(Material shown begins)

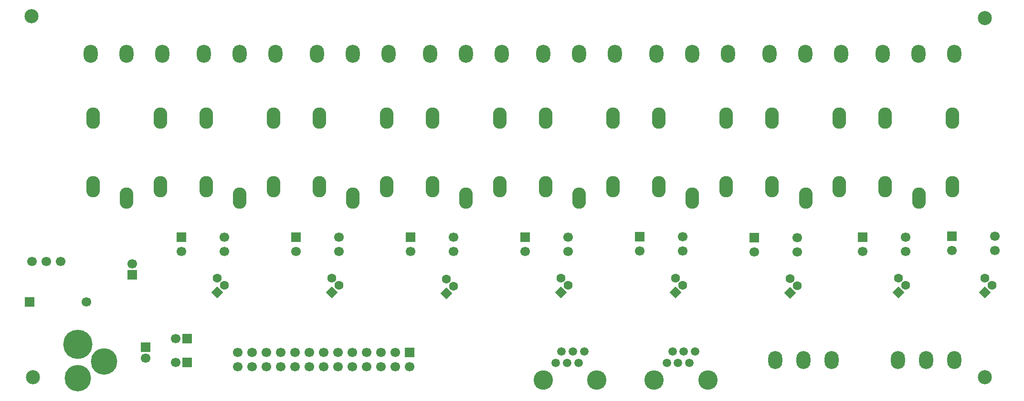
<source format=gbr>
G04 DipTrace 3.0.0.1*
G04 BottomMask.gbr*
%MOIN*%
G04 #@! TF.FileFunction,Soldermask,Bot*
G04 #@! TF.Part,Single*
%AMOUTLINE1*5,1,4,0,0,0.082002,0.0*%
%ADD61C,0.059055*%
%ADD75C,0.098425*%
%ADD76C,0.135827*%
%ADD93C,0.062992*%
%ADD95C,0.066929*%
%ADD97O,0.094488X0.149606*%
%ADD99C,0.204724*%
%ADD101C,0.185039*%
%ADD105C,0.066929*%
%ADD106R,0.066929X0.066929*%
%ADD112O,0.098425X0.125984*%
%ADD125OUTLINE1*%
%FSLAX26Y26*%
G04*
G70*
G90*
G75*
G01*
G04 BotMask*
%LPD*%
D112*
X6090551Y633858D3*
X5893701D3*
X5696850D3*
X6948819D3*
X6751969D3*
X6555118D3*
X1418822Y2776701D3*
X1168822D3*
X918822D3*
X2208822D3*
X1958822D3*
X1708822D3*
X2998822D3*
X2748822D3*
X2498822D3*
X3788822D3*
X3538822D3*
X3288822D3*
X4578822D3*
X4328822D3*
X4078822D3*
X5368822D3*
X5118822D3*
X4868822D3*
X6158822D3*
X5908822D3*
X5658822D3*
X6948822D3*
X6698822D3*
X6448822D3*
D106*
X489322Y1040256D3*
D105*
X886959D3*
D75*
X7161940Y3028026D3*
X515190Y515189D3*
X7161877Y515289D3*
X503720Y3039619D3*
D101*
X826820Y506677D3*
D99*
Y742898D3*
D101*
X1011860Y624787D3*
D106*
X1589322Y618701D3*
D105*
X1510581D3*
D106*
X1301820Y724951D3*
D105*
Y646211D3*
D106*
X1208071Y1229512D3*
D105*
Y1308252D3*
D106*
X1591192Y783071D3*
D105*
X1512451D3*
D97*
X1168822Y1768701D3*
X1403822Y1848701D3*
X933822D3*
Y2328701D3*
X1403822D3*
X1958822Y1768701D3*
X2193822Y1848701D3*
X1723822D3*
Y2328701D3*
X2193822D3*
X2748822Y1768701D3*
X2983822Y1848701D3*
X2513822D3*
Y2328701D3*
X2983822D3*
X3538822Y1768701D3*
X3773822Y1848701D3*
X3303822D3*
Y2328701D3*
X3773822D3*
X4328822Y1768701D3*
X4563822Y1848701D3*
X4093822D3*
Y2328701D3*
X4563822D3*
X5118822Y1768701D3*
X5353822Y1848701D3*
X4883822D3*
Y2328701D3*
X5353822D3*
X5910822Y1768701D3*
X6145822Y1848701D3*
X5675822D3*
Y2328701D3*
X6145822D3*
X6700822Y1768701D3*
X6935822Y1848701D3*
X6465822D3*
Y2328701D3*
X6935822D3*
D106*
X1551822Y1493701D3*
D95*
Y1393701D3*
X1851822D3*
Y1493701D3*
D106*
X2351822D3*
D95*
Y1393701D3*
X2651822D3*
Y1493701D3*
D106*
X3151822D3*
D95*
Y1393701D3*
X3451822D3*
Y1493701D3*
D106*
X3951819D3*
D95*
Y1393701D3*
X4251819D3*
Y1493701D3*
D106*
X4751822Y1496701D3*
D95*
Y1396701D3*
X5051822D3*
Y1496701D3*
D106*
X5551858Y1491701D3*
D95*
Y1391701D3*
X5851858D3*
Y1491701D3*
D106*
X6308084Y1493701D3*
D95*
Y1393701D3*
X6608084D3*
Y1493701D3*
D106*
X6930071Y1499950D3*
D95*
Y1399950D3*
X7230071D3*
Y1499950D3*
D93*
X1801820Y1206201D3*
X1851820Y1156201D3*
D125*
X1801820Y1106201D3*
D93*
X2601820Y1206201D3*
X2651820Y1156201D3*
D125*
X2601820Y1106201D3*
D93*
X3401820Y1199951D3*
X3451820Y1149951D3*
D125*
X3401820Y1099951D3*
D93*
X4201819Y1206201D3*
X4251819Y1156201D3*
D125*
X4201819Y1106201D3*
D93*
X5002322Y1206201D3*
X5052322Y1156201D3*
D125*
X5002322Y1106201D3*
D93*
X5801857Y1204201D3*
X5851857Y1154201D3*
D125*
X5801857Y1104201D3*
D93*
X6558084Y1206201D3*
X6608084Y1156201D3*
D125*
X6558084Y1106201D3*
D93*
X7161071Y1206201D3*
X7211071Y1156201D3*
D125*
X7161071Y1106201D3*
D61*
X4164322Y612450D3*
X4244243D3*
X4324164D3*
X4364164Y692371D3*
X4284243D3*
X4204322D3*
D76*
X4451723Y492411D3*
X4076841Y492403D3*
D61*
X4939320Y612450D3*
X5019241D3*
X5099163D3*
X5139163Y692371D3*
X5059241D3*
X4979320D3*
D76*
X5226722Y492411D3*
X4851840Y492403D3*
D106*
X3145571Y687451D3*
D95*
X3045571D3*
X2945571D3*
X2845571D3*
X2745571D3*
X2645571D3*
X2545571D3*
X2445571D3*
X2345571D3*
X2245571D3*
X2145571D3*
X2045571D3*
X1945571D3*
Y587451D3*
X2045571D3*
X2145571D3*
X2245571D3*
X2345571D3*
X2445571D3*
X2545571D3*
X2645571D3*
X2745571D3*
X2845571D3*
X2945571D3*
X3045571D3*
X3145571D3*
X506127Y1324820D3*
X606127D3*
X706127D3*
M02*

</source>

(Material shown ends)

**Exercise aim:** The answer must be an exact restatement of all the records, with no pictures included.

**Exercise answer:**
<source format=gbr>
G04 DipTrace 3.0.0.1*
G04 BottomMask.gbr*
%MOIN*%
G04 #@! TF.FileFunction,Soldermask,Bot*
G04 #@! TF.Part,Single*
%AMOUTLINE1*5,1,4,0,0,0.082002,0.0*%
%ADD61C,0.059055*%
%ADD75C,0.098425*%
%ADD76C,0.135827*%
%ADD93C,0.062992*%
%ADD95C,0.066929*%
%ADD97O,0.094488X0.149606*%
%ADD99C,0.204724*%
%ADD101C,0.185039*%
%ADD105C,0.066929*%
%ADD106R,0.066929X0.066929*%
%ADD112O,0.098425X0.125984*%
%ADD125OUTLINE1*%
%FSLAX26Y26*%
G04*
G70*
G90*
G75*
G01*
G04 BotMask*
%LPD*%
D112*
X6090551Y633858D3*
X5893701D3*
X5696850D3*
X6948819D3*
X6751969D3*
X6555118D3*
X1418822Y2776701D3*
X1168822D3*
X918822D3*
X2208822D3*
X1958822D3*
X1708822D3*
X2998822D3*
X2748822D3*
X2498822D3*
X3788822D3*
X3538822D3*
X3288822D3*
X4578822D3*
X4328822D3*
X4078822D3*
X5368822D3*
X5118822D3*
X4868822D3*
X6158822D3*
X5908822D3*
X5658822D3*
X6948822D3*
X6698822D3*
X6448822D3*
D106*
X489322Y1040256D3*
D105*
X886959D3*
D75*
X7161940Y3028026D3*
X515190Y515189D3*
X7161877Y515289D3*
X503720Y3039619D3*
D101*
X826820Y506677D3*
D99*
Y742898D3*
D101*
X1011860Y624787D3*
D106*
X1589322Y618701D3*
D105*
X1510581D3*
D106*
X1301820Y724951D3*
D105*
Y646211D3*
D106*
X1208071Y1229512D3*
D105*
Y1308252D3*
D106*
X1591192Y783071D3*
D105*
X1512451D3*
D97*
X1168822Y1768701D3*
X1403822Y1848701D3*
X933822D3*
Y2328701D3*
X1403822D3*
X1958822Y1768701D3*
X2193822Y1848701D3*
X1723822D3*
Y2328701D3*
X2193822D3*
X2748822Y1768701D3*
X2983822Y1848701D3*
X2513822D3*
Y2328701D3*
X2983822D3*
X3538822Y1768701D3*
X3773822Y1848701D3*
X3303822D3*
Y2328701D3*
X3773822D3*
X4328822Y1768701D3*
X4563822Y1848701D3*
X4093822D3*
Y2328701D3*
X4563822D3*
X5118822Y1768701D3*
X5353822Y1848701D3*
X4883822D3*
Y2328701D3*
X5353822D3*
X5910822Y1768701D3*
X6145822Y1848701D3*
X5675822D3*
Y2328701D3*
X6145822D3*
X6700822Y1768701D3*
X6935822Y1848701D3*
X6465822D3*
Y2328701D3*
X6935822D3*
D106*
X1551822Y1493701D3*
D95*
Y1393701D3*
X1851822D3*
Y1493701D3*
D106*
X2351822D3*
D95*
Y1393701D3*
X2651822D3*
Y1493701D3*
D106*
X3151822D3*
D95*
Y1393701D3*
X3451822D3*
Y1493701D3*
D106*
X3951819D3*
D95*
Y1393701D3*
X4251819D3*
Y1493701D3*
D106*
X4751822Y1496701D3*
D95*
Y1396701D3*
X5051822D3*
Y1496701D3*
D106*
X5551858Y1491701D3*
D95*
Y1391701D3*
X5851858D3*
Y1491701D3*
D106*
X6308084Y1493701D3*
D95*
Y1393701D3*
X6608084D3*
Y1493701D3*
D106*
X6930071Y1499950D3*
D95*
Y1399950D3*
X7230071D3*
Y1499950D3*
D93*
X1801820Y1206201D3*
X1851820Y1156201D3*
D125*
X1801820Y1106201D3*
D93*
X2601820Y1206201D3*
X2651820Y1156201D3*
D125*
X2601820Y1106201D3*
D93*
X3401820Y1199951D3*
X3451820Y1149951D3*
D125*
X3401820Y1099951D3*
D93*
X4201819Y1206201D3*
X4251819Y1156201D3*
D125*
X4201819Y1106201D3*
D93*
X5002322Y1206201D3*
X5052322Y1156201D3*
D125*
X5002322Y1106201D3*
D93*
X5801857Y1204201D3*
X5851857Y1154201D3*
D125*
X5801857Y1104201D3*
D93*
X6558084Y1206201D3*
X6608084Y1156201D3*
D125*
X6558084Y1106201D3*
D93*
X7161071Y1206201D3*
X7211071Y1156201D3*
D125*
X7161071Y1106201D3*
D61*
X4164322Y612450D3*
X4244243D3*
X4324164D3*
X4364164Y692371D3*
X4284243D3*
X4204322D3*
D76*
X4451723Y492411D3*
X4076841Y492403D3*
D61*
X4939320Y612450D3*
X5019241D3*
X5099163D3*
X5139163Y692371D3*
X5059241D3*
X4979320D3*
D76*
X5226722Y492411D3*
X4851840Y492403D3*
D106*
X3145571Y687451D3*
D95*
X3045571D3*
X2945571D3*
X2845571D3*
X2745571D3*
X2645571D3*
X2545571D3*
X2445571D3*
X2345571D3*
X2245571D3*
X2145571D3*
X2045571D3*
X1945571D3*
Y587451D3*
X2045571D3*
X2145571D3*
X2245571D3*
X2345571D3*
X2445571D3*
X2545571D3*
X2645571D3*
X2745571D3*
X2845571D3*
X2945571D3*
X3045571D3*
X3145571D3*
X506127Y1324820D3*
X606127D3*
X706127D3*
M02*

</source>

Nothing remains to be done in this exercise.